Babaçú gathering dates back to pre-Columbian times. It now represents a major income source for half a million mostly Afro-descendant and indigenous female Quebradeiras who gather and process the babaçú nut. However large-scale land appropriation is now making it increasingly difficult for women to access babaçú forests.

Since the 1980s, industrial farmers have been acquiring and enclosing vast parcels of primary land where the babaçú grows, and they now intend to clearcut and burn the forest to breed cattle or grow soybeans for biofuel. They especially want to stop indigenous and Afro-descendant collectors from traversing the forested areas, even though the babaçú nut just falls to earth and otherwise remains unused. Deterrents include erecting barbed wire fences or hiring gunmen.

The Interstate Movement of Babaçú Coconut Breakers (MIQCB) has been trying to negotiate access with the local, regional and national governments, and discussing the laws for free access to the babaçú forests. They have also held the government accountable for illegal logging and forest destruction.
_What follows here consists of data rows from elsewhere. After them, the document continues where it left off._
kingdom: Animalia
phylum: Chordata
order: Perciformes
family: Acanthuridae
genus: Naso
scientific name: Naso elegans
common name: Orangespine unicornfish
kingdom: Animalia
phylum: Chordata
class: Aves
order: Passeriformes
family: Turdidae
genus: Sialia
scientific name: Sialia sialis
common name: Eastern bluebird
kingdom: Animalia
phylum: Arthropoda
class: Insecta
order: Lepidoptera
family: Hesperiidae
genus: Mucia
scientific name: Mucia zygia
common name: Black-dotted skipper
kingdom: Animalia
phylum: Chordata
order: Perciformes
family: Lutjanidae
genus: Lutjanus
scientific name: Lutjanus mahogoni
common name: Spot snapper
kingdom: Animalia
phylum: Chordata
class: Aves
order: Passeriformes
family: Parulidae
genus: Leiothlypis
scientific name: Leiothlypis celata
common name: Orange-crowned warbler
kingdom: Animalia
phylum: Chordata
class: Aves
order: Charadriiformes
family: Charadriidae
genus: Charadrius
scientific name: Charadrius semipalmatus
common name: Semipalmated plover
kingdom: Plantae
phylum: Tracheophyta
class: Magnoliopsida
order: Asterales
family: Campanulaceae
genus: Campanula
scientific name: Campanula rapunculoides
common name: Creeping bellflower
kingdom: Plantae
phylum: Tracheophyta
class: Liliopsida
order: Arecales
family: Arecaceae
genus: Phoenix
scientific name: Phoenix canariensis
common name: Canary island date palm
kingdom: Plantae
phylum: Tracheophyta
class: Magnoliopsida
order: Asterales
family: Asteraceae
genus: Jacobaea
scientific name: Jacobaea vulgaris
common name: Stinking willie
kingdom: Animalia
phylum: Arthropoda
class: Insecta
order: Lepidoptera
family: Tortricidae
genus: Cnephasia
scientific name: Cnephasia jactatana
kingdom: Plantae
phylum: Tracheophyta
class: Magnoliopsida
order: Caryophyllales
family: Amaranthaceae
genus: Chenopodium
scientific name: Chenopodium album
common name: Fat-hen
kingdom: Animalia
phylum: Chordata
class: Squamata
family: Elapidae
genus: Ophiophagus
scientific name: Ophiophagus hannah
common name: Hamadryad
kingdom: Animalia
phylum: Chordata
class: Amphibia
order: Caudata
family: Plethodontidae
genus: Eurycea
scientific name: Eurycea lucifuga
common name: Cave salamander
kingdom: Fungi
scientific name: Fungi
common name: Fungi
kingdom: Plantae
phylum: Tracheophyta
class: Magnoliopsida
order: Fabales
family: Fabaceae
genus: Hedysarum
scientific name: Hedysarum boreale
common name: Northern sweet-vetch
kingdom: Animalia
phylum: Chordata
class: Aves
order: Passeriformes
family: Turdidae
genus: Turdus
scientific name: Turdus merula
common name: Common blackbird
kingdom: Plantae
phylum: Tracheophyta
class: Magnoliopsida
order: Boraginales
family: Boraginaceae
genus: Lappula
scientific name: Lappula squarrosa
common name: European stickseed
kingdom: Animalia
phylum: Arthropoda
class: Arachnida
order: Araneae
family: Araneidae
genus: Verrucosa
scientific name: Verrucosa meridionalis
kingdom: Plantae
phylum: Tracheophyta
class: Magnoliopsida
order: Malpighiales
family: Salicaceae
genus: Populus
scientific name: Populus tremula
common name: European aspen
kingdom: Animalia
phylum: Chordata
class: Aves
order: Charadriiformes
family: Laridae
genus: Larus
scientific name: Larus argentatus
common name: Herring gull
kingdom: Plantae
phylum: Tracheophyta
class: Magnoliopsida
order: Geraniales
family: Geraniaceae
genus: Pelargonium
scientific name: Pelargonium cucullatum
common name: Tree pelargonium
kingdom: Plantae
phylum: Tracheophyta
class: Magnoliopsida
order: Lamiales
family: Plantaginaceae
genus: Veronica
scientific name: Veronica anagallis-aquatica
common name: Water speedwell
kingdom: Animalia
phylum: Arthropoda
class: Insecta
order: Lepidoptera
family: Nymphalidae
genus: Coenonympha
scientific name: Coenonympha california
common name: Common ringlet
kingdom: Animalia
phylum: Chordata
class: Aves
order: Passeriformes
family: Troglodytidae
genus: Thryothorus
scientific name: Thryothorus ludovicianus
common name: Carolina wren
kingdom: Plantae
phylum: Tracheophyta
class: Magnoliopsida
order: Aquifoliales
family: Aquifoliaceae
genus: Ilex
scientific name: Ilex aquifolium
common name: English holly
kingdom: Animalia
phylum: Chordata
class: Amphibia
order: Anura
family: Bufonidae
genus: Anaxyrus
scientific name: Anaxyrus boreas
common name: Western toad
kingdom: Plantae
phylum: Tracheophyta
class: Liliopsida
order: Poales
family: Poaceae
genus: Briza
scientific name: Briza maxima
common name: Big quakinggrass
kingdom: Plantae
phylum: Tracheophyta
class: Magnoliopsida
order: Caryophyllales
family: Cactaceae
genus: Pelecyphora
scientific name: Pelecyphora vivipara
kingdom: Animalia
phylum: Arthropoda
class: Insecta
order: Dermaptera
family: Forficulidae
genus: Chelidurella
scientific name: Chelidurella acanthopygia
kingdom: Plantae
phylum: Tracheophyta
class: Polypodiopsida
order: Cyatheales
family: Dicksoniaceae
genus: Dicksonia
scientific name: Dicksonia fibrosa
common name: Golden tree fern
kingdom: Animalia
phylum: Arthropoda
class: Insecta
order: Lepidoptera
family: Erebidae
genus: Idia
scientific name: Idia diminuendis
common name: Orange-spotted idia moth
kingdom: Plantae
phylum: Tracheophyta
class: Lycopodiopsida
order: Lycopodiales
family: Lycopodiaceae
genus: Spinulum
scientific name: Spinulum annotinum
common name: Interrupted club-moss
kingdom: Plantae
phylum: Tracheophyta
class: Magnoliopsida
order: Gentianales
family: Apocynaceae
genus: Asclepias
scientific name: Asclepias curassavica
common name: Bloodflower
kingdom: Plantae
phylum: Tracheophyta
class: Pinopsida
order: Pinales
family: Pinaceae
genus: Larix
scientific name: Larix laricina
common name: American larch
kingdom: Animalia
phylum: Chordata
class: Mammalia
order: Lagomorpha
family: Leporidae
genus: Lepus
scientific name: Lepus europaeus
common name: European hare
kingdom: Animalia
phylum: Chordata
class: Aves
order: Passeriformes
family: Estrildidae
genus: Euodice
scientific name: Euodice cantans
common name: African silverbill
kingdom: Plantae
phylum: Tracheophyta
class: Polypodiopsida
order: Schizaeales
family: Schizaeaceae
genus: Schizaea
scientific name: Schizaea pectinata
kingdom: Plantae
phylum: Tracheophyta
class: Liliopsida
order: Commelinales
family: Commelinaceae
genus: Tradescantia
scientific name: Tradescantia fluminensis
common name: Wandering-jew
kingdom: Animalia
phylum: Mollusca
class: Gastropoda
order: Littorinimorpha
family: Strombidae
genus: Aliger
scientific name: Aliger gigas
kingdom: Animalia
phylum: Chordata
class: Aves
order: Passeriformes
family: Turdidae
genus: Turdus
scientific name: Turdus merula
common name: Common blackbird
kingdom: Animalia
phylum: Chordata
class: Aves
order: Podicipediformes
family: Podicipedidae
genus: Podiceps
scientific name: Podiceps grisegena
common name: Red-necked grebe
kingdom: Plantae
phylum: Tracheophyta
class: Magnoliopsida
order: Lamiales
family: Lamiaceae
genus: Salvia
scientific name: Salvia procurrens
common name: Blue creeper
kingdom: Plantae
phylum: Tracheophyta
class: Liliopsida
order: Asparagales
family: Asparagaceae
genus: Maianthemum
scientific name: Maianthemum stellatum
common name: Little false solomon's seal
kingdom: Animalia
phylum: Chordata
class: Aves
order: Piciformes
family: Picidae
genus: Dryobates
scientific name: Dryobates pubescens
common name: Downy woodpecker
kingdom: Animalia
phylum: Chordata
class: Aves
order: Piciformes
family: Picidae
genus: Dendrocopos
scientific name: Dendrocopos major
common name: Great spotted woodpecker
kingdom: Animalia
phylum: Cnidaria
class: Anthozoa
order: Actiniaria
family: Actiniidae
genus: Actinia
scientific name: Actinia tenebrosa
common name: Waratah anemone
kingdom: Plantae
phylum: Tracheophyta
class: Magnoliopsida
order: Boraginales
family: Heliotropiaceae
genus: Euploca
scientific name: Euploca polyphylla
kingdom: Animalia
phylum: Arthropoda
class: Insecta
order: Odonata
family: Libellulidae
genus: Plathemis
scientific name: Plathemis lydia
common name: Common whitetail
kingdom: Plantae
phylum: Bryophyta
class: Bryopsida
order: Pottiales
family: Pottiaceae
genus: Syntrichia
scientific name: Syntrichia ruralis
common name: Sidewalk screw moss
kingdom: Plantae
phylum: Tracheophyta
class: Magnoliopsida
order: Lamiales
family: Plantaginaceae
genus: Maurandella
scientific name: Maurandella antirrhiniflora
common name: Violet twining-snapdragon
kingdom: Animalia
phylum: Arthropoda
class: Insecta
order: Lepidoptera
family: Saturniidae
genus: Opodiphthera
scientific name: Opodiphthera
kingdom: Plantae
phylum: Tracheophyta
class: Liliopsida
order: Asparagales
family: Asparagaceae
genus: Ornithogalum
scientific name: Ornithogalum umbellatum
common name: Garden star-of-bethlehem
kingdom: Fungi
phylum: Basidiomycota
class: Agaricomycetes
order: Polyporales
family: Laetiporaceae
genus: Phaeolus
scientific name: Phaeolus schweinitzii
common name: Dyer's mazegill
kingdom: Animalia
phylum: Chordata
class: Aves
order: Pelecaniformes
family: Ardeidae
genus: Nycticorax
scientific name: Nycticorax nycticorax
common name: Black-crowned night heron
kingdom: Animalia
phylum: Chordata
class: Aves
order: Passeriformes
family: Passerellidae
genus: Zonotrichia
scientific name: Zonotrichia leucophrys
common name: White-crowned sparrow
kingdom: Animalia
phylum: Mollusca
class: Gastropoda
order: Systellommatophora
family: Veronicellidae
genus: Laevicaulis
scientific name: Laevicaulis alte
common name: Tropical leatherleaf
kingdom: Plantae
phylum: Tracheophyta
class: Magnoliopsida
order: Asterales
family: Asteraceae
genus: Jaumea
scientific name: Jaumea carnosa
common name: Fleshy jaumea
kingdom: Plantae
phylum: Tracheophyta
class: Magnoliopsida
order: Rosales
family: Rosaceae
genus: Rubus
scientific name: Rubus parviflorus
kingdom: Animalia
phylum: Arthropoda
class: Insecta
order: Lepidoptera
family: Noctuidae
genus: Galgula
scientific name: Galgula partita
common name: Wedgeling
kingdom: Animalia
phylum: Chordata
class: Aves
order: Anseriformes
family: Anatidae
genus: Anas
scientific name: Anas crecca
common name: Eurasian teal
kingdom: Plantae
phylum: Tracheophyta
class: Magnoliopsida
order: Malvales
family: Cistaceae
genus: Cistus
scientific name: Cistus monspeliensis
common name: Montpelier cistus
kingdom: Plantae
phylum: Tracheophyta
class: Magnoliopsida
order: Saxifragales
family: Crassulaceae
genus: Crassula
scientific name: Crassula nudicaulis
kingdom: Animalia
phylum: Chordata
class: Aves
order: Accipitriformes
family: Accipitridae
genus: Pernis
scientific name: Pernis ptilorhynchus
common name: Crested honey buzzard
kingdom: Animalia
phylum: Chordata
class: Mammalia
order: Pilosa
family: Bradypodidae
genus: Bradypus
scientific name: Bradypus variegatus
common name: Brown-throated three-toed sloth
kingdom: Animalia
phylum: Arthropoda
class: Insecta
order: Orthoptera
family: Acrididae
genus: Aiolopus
Some researchers see potential in the babaçú palm for biofuel, but industrialists lack interest because of supply logistics and difficulty in processing the nut. Nevertheless, NGO and university projects in 2007 continued trying to attract Afro-descendant and indigenous Quebradeiras women toward using babaçú for agrofuel. Collectors can earn more selling the multi-use nut than from processed oil. They are also well aware of the effects of the soybean and sugarcane industries on independent farmers and remain uninterested in turning babaçú into a corporate biofuel activity.